Thanks to a combination of sunshine, a fantastic housemate who bought me cupcakes and general life enthusiasm, today will be one of the first Valentine’s Day posts on our blog that is actually the opposite of morbid. I question the mathematical equation that results in me having to be the one to write this day up every single year while ol’ D bro – who, it should be pointed out, is actually in love – gets off scot-free. In any case, I am a remarkably happy chap today and so we’re going to have a collective Internet celebration of all things love with possibly the most awkwardly platonic, universally awesome song to feature that word ‘love’ in the chorus. I am particularly proud of the fact that this is an Australian song, and despite it coming out in 1992, at which point I don’t think either of us could even operate a Cd player yet, we have it as a Maxi Single. Just like Notorious B.I.G’s ‘Mo Money Mo Problems’, it’s a relic that still exists in our family home. Evidently our parents had unparalleled taste in music assuming that music wasn’t being sung by white people.

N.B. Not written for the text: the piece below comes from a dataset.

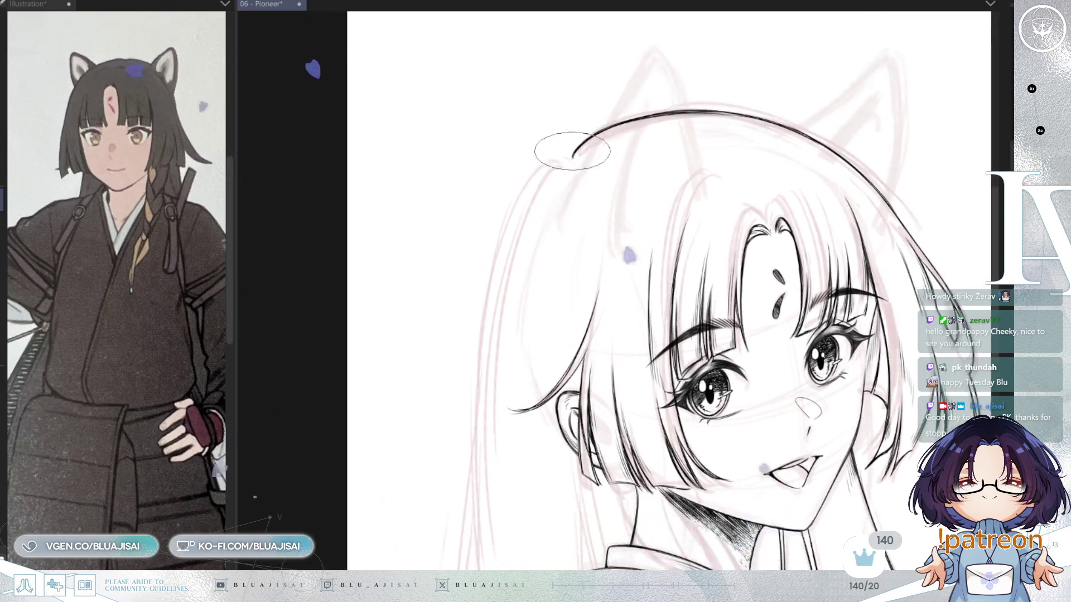
drag(570, 159, 490, 351)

Rockmelons (or cantaloupes for our American brethren) were white, of course. If there’s anything the below video (which I’ve chosen instead of simply a stream of the song for full effect) proves it’s that Australia as a country was never more awkward and gangly and pasty than we were twenty years ago. Which is why the dorky musicians who make up this band made a very excellent choice in recruiting the daughter of one of this country’s most famous vocalists, Deni Hines. If Rockmelons were jerky, geeky and trying a tad too hard to be reggae in the same vein as The Police or UB40, Hines was the oozing, soothing salve that made everything OK. Hearing her vocals completely control this song, one can’t help but think it was written specifically for her. It’s so warm and lovely, both in tone and in execution, that not cracking a smile almost impossible. It’s just so naff, the kind of attack that is usually synonymous with words like ‘groovy’ and ‘hip’ but is also completely legitimate because it comes from a place of supreme talent. For those who aren’t of our nation, The Hines family are essentially our alternative first family. Both Deni and her mother, Marcia, are formidable live performers, and the latter made her name for the new generation as the sole female host of our first Idol series. They have the kind of limitless power in their voices that cannot be faked. The high notes that Deni is hitting in the lead-up to the chorus and the middle are the kind of thing she probably does for warm-ups.

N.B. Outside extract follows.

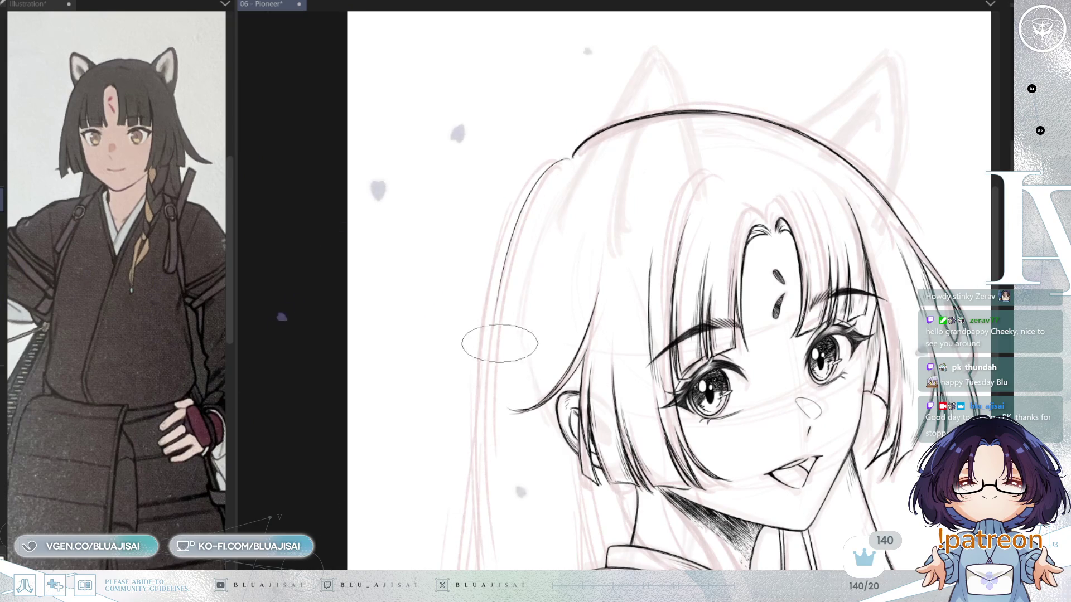
drag(521, 208, 485, 366)
drag(496, 277, 484, 412)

While I may dig on Rockmelons specific daginess (‘daggy’ itself is an Australian trope, but hey, we won Grammy Record Of The Year this week so let’s indulge in our nationalism a little), the fact is they knew how to write a hit. Many a fantastic group have only been elevated to chart-topping status by finding that secret ingredient in a vocalist, but the foundation has to be there. And you know what Rockmelons had? V-drums. Freaking stacks of them. They accentuate nearly every note, eschewing the need for a bass guitar at all, which, naturally, they have in there anyway. There are so many pitched sound sources boosting the rhythm along, even with the languorous half-time ‘That Word’ is set to, that it simply has to work. They’ve also gone right ahead and lifted all the great Jamaican tropes; alto saxes, really terrible synth lead lines, hand claps, descending bass lines, timbale drops and brass hits that are actually V-drums, too. In fact, if you took all the people out of Jamaica and replaced them with robots and the only living human left was Deni Hines, you’d be pretty close to this song. Of course, a track that’s about universal human happiness could not have been written by automatons, and love is a very strong message to send even when you’re trying to hit pay dirt commercially in the same year Nevermind has come out. “Listen baby, don’t you know/All around the world there’s eighty ways to hate,” sings Hines, “Instead I got something here inside/That’s gonna make a change…” So yeah, sometimes love is all around us, and all it takes is a ridiculous song to remind us of that fact.